# Task statement:
Without any of their pictures, return all of the records exactly.

# Listed entries:
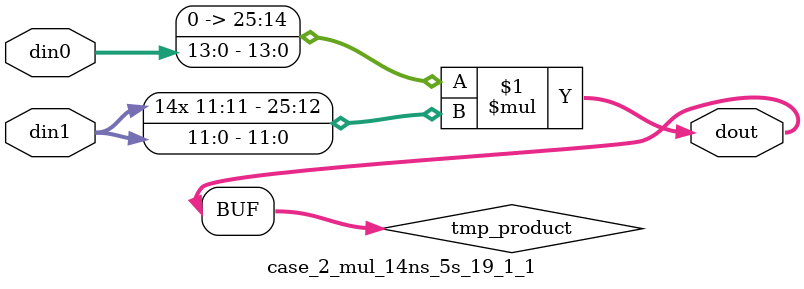
<source format=v>

`timescale 1 ns / 1 ps

 (* use_dsp = "no" *)  module case_2_mul_14ns_5s_19_1_1(din0, din1, dout);
parameter ID = 1;
parameter NUM_STAGE = 0;
parameter din0_WIDTH = 14;
parameter din1_WIDTH = 12;
parameter dout_WIDTH = 26;

input [din0_WIDTH - 1 : 0] din0; 
input [din1_WIDTH - 1 : 0] din1; 
output [dout_WIDTH - 1 : 0] dout;

wire signed [dout_WIDTH - 1 : 0] tmp_product;

























assign tmp_product = $signed({1'b0, din0}) * $signed(din1);










assign dout = tmp_product;





















endmodule

</source>
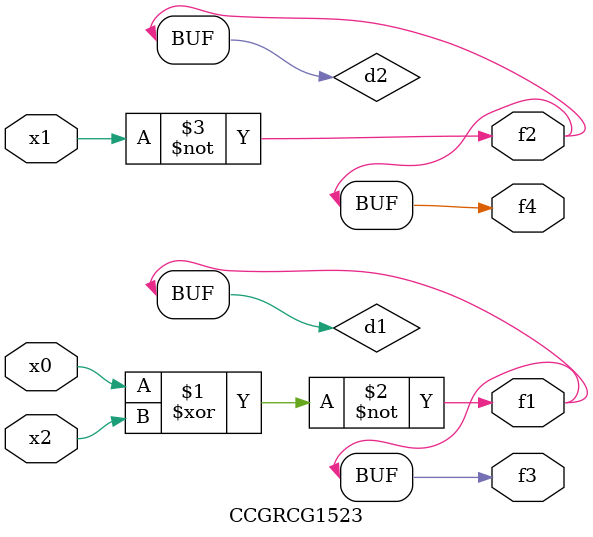
<source format=v>
module CCGRCG1523(
	input x0, x1, x2,
	output f1, f2, f3, f4
);

	wire d1, d2, d3;

	xnor (d1, x0, x2);
	nand (d2, x1);
	nor (d3, x1, x2);
	assign f1 = d1;
	assign f2 = d2;
	assign f3 = d1;
	assign f4 = d2;
endmodule

</source>
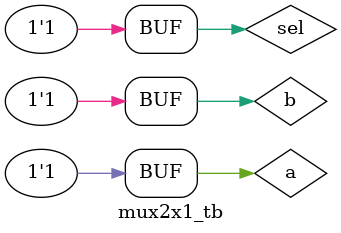
<source format=v>
module mux2x1(a,b,sel,out);
input a,b,sel;
output reg out;
always @(a,b,sel) begin
if (sel==1)
out=b;
else
out=a;
end
endmodule 

module mux2x1_tb;
wire out;
reg sel,a,b;
mux2x1 mux1(a,b,sel,out);
initial begin
sel=0;
#20 sel=1;
#20 sel=0;
#25 sel=0;
#35 sel=1;
end
initial begin
a=0;b=0;
#20 a=0;b=1;
#25 a=1;b=0;
#35 a=1;b=1;
end
endmodule

</source>
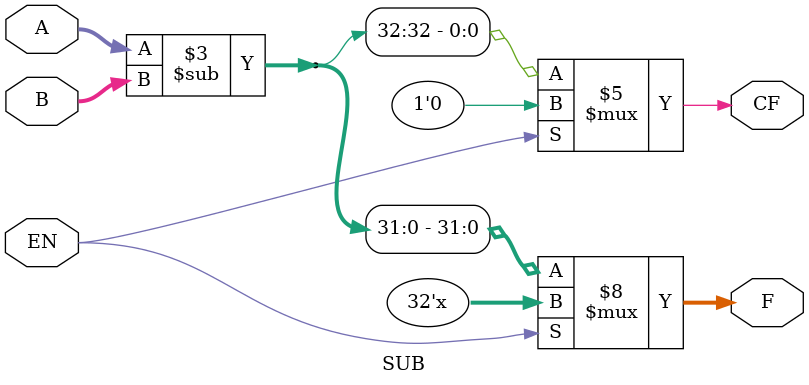
<source format=v>
`timescale 1ns / 1ps


module SUB(F, CF, A, B, EN);
    parameter N = 32;
    input EN;
    input [N-1:0] A, B;
    output reg [N-1:0] F;
    output reg CF;
    
    always @(A, B, EN) begin
        if(EN == 0) begin {CF, F} <= A - B; end
        else begin F <= 32'bz; CF = 0; end
    end
endmodule

</source>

# Result:
<source format=v>

`timescale 1 ns / 1 ps

 (* use_dsp = "no" *)  module case_2_mul_14ns_5s_19_1_1(din0, din1, dout);
parameter ID = 1;
parameter NUM_STAGE = 0;
parameter din0_WIDTH = 14;
parameter din1_WIDTH = 12;
parameter dout_WIDTH = 26;

input [din0_WIDTH - 1 : 0] din0; 
input [din1_WIDTH - 1 : 0] din1; 
output [dout_WIDTH - 1 : 0] dout;

wire signed [dout_WIDTH - 1 : 0] tmp_product;

























assign tmp_product = $signed({1'b0, din0}) * $signed(din1);










assign dout = tmp_product;





















endmodule

</source>
<source format=v>
module CCGRCG1523(
	input x0, x1, x2,
	output f1, f2, f3, f4
);

	wire d1, d2, d3;

	xnor (d1, x0, x2);
	nand (d2, x1);
	nor (d3, x1, x2);
	assign f1 = d1;
	assign f2 = d2;
	assign f3 = d1;
	assign f4 = d2;
endmodule

</source>
<source format=v>
module mux2x1(a,b,sel,out);
input a,b,sel;
output reg out;
always @(a,b,sel) begin
if (sel==1)
out=b;
else
out=a;
end
endmodule 

module mux2x1_tb;
wire out;
reg sel,a,b;
mux2x1 mux1(a,b,sel,out);
initial begin
sel=0;
#20 sel=1;
#20 sel=0;
#25 sel=0;
#35 sel=1;
end
initial begin
a=0;b=0;
#20 a=0;b=1;
#25 a=1;b=0;
#35 a=1;b=1;
end
endmodule

</source>
<source format=v>
`timescale 1ns / 1ps


module SUB(F, CF, A, B, EN);
    parameter N = 32;
    input EN;
    input [N-1:0] A, B;
    output reg [N-1:0] F;
    output reg CF;
    
    always @(A, B, EN) begin
        if(EN == 0) begin {CF, F} <= A - B; end
        else begin F <= 32'bz; CF = 0; end
    end
endmodule

</source>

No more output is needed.